Under the Dome comes with a robust collection of extras spread out across its four discs. Most interesting are the featuretes, containing interviews with Brian K. Vaughan, Stephen King and other cast and crew members discussing the origins of the series and the process of translating, to some degree at least, what was on the page to the screen. There’s also a collection of written and filmed blogs by the character Joe, a gag reel and some short deleted scenes. Overall, a decent little collection of extras, offering insight behind the scenes that can often be lacking for a release such as this.
List of Features:
– Deleted scenes – Imperfect Circles (1:51), Let the Games Begin (0:51), Curtains (0:23)
– Launch Promos (3:21)
– Joe’s Blog
– Under the Dome: Filming the Pilot (28:29)

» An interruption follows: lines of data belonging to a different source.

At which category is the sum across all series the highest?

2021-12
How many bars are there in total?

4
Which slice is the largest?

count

– Stephen King and Under the Dome (11:52)
– The World of Under the Dome (12:06)
– Under the Dome: From Novel to Series
– Under the Dome: The First Season (29:32)
– Gag Reel (4:38)
The show never ramps up to reach its potential, leaving the whole affair feeling hindered, possibly by its network origins; whilst the book was rich in detail and admirably held together the myriad of plot threads that ran throughout, the series often fumbles the multiple character arcs and the additional plot elements are laughably out of place in the context of the original story. But this is all coming from a fan of the novel: if you’ve not read King’s novel then many of the issues people have with the show may be easily overlooked, as the wildly different interpretations of character motivation and behaviours seem to be particularly jarring for fans.

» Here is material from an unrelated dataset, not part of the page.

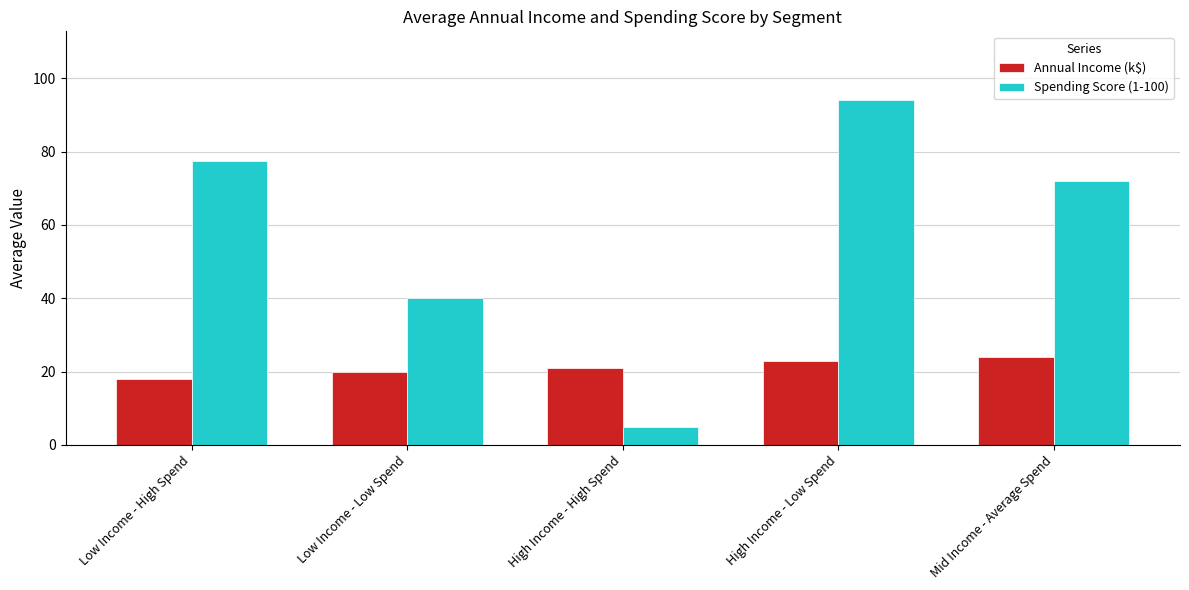

At which category is the sum across all series the highest?

High Income - Low Spend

Under the Dome starts out pretty strong and the central premise in an intriguing one, but unfortunately by mid-way through the season you start to see the carrot that’s being dangled in front of you and realise that genuine answers to the main mystery of the show won’t be forthcoming, at least with this season, as the show becomes an almost soap-operatic “Danger-of-the-Week” series. Some of the performances can really grate as well, particularly Colin Ford as young Joe McAlister; the antithesis of authenticity, Ford’s portrayal of the bewildered and love-struck Joe is Disney movie quality at best.
Simply put, Under the Dome lacks the confidence necessary to stand out from the crowd and is too content to meander around with the main draw of the series becoming secondary to the cast as a result; this wouldn’t be an issue if the actions of the townsfolk were as interesting as the enigma of the dome but, for the most part, the writers have failed to create any real connection with the people of Chester’s Mill. The production values are top notch and on occasion the show hits moments of greatness but all too often these lofty peaks are few and far between. Still, I hold out hope that season 2 picks up the ball somewhat, as there’s definite potential for a great show trapped somewhere beneath the dome.